*Task*
Please work out how many lines in the data below contain "cutting", and reply with that number alone.

--------

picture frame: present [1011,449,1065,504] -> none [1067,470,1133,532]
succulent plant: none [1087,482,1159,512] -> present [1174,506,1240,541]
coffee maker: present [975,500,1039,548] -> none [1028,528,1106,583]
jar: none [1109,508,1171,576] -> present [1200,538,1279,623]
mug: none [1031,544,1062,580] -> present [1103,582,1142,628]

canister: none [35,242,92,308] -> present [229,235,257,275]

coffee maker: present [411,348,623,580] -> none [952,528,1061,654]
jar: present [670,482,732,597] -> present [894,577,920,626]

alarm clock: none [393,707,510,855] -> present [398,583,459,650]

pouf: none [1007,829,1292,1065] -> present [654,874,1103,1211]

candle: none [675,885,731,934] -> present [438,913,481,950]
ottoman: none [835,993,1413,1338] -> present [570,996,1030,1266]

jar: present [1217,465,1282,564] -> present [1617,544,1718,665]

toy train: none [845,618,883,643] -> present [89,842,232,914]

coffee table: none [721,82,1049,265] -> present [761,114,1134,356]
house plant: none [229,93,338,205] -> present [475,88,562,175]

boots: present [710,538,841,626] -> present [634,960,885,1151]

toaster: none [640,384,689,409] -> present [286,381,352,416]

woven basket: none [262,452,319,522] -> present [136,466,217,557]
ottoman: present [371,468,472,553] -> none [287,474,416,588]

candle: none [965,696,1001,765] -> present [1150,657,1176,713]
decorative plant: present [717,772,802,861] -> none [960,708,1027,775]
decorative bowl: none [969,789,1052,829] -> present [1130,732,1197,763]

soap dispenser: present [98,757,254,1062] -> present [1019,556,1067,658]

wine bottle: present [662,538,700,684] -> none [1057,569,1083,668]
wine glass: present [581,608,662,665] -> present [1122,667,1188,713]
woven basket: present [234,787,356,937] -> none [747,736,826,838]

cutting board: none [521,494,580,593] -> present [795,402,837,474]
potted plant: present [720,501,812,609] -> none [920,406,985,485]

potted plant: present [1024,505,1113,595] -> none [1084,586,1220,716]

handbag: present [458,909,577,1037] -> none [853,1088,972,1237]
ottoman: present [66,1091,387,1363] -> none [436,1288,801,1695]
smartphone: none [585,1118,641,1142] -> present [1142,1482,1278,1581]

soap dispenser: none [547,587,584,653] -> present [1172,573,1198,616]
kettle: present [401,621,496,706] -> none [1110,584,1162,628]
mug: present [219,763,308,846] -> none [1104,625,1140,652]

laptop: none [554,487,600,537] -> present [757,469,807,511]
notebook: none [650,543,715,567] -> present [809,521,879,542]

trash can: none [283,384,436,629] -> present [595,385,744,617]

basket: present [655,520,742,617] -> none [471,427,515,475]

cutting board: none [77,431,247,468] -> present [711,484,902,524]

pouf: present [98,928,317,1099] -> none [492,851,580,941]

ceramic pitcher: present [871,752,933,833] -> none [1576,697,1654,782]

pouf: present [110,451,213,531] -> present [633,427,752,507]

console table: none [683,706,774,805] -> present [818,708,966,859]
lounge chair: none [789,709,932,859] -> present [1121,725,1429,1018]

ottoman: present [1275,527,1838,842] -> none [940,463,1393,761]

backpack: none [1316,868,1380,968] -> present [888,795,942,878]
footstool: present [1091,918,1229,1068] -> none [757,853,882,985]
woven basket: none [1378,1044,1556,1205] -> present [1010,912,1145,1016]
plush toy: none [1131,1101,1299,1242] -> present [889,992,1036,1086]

--------

*Response for this exercise*
2